By Isaiah Ritzmann
Published June 2023
At the beginning of May the Catholic Worker movement turned 90 years old. The newspaper Dorothy Day and her collaborator Peter Maurin launched still sells for a penny a copy. The hospitality houses they began still exist on the lower east side of Manhattan, feeding over a hundred people a day and housing some thirty-odd people. Meanwhile across the United States and around the world roughly two hundred hospitality houses and farming communes persist in the daily practice of the works of mercy and with the slow work of building a “new society in the shell of the old, where it is easier for people to be good” (as Peter Maurin put it).

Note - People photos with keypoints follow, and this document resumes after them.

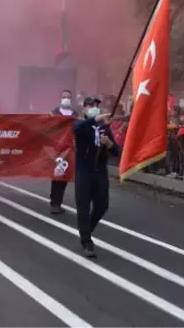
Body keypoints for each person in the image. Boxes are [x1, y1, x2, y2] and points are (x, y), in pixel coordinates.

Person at [73, 97, 118, 258]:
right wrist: (95, 119)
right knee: (83, 208)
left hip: (100, 172)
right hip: (84, 171)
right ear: (84, 109)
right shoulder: (81, 124)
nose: (94, 108)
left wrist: (110, 144)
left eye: (97, 106)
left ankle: (86, 229)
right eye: (90, 106)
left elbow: (117, 151)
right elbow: (77, 130)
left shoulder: (105, 129)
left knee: (102, 206)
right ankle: (87, 242)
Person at [49, 89, 79, 214]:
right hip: (56, 149)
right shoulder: (54, 112)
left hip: (70, 149)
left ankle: (57, 201)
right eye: (64, 97)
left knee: (65, 176)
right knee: (57, 175)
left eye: (68, 97)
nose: (66, 99)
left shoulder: (75, 114)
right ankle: (54, 202)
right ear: (60, 98)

I had the great privilege to stay at the New York Catholic Worker this spring for their anniversary celebrations. This privilege was also a personal pilgrimage. Having never lived in a Catholic Worker community per se, the movement has nonetheless been a formative influence on my life since my early 20s. I first arrived, by serendipitous accident, on the steps of the New York Catholic Worker weeks before I turned twenty-one. Returning over a decade later, now in my early thirties, was an occasion for reflection – not just about the impact of the movement on my own life, but on the lives of many more people over multiple generations.
When a Catholic Worker house of hospitality begins it is often a precarious enterprise. A movement dedicated to personalist action, the founders are committed individuals who don’t draw a salary for their work. A zeal for solidarity means any surplus they have is often given away to those who need it. Radical stances on justice and peace can sometimes alienate supporters. An allegiance to the principles of freedom and responsibility means there is no overarching “Catholic Worker central committee” that coordinates, organizes and resources each community. All of this, and more, is no recipe for stability or sustainability. In fact by some estimates about a hundred Catholic Worker communities have been founded each decade since the 1960s. If all of the communities that were ever founded existed today, there would be over a thousand communities in existence. But there are not. No wonder one Catholic Worker told me at the May Day celebration that “really, what we are celebrating is ninety years of failure.”
Still I wonder – how do you measure the life of a movement like the Catholic Worker? What is success? And how is it achieved? From the beginning the Catholic Worker has explicitly embraced a sort of spiritual anarchism, eschewing political and economic means of gaining and maintaining power and success. Dorothy and Peter and the movement they founded have often said “no” – “no” to weapons, “no” to wealth, “no” even to voting, “no” to different forms of organization. “No,” in other words, to forms of worldly power. At one point Peter said there would only be two powers the Catholic Worker would embrace – “the power of thought and the power of example.”
It’s not insignificant that outside of New York City, Dorothy and Peter never started any other house of hospitality. Of the thousand or so Catholic Worker communities that have existed, all began as more-or-less local initiatives. They were born out of inspiration not commandment. And these were just communities under the name of Catholic Worker. What about all the other communities and groups that drew upon the philosophy, practice, and lived witness of The Catholic Worker – including The Working Centre? What about all the individuals, like myself, who have found their own ways to live out the values and philosophy? It’s uncountable how many people have found food, shelter, clothing, and friendship because of the hidden influence of the Catholic Worker. Thought and example are indeed powerful.
There is a certain, unmeasurable and amazing success to all of it. Kierkegaard once wrote that “When the tyrant dies, his rule is over. When the martyr dies his rule begins.” Dorothy Day died at eighty-three. She was not killed for her beliefs. But she was nonetheless a martyr – in the sense of someone who suffered in that lived example she gave. It wasn’t easy for her. The loneliness. The poverty. The internal conflicts. The misunderstandings. The sense of failure. But she kept practicing and she kept preaching. And now over forty years since her death and ninety years after its founding, the Catholic Worker movement still persists. It may be a failure in some senses – it is far from perfect – but there is more love in the world because of what Dorothy and Peter started. And this is no small thing.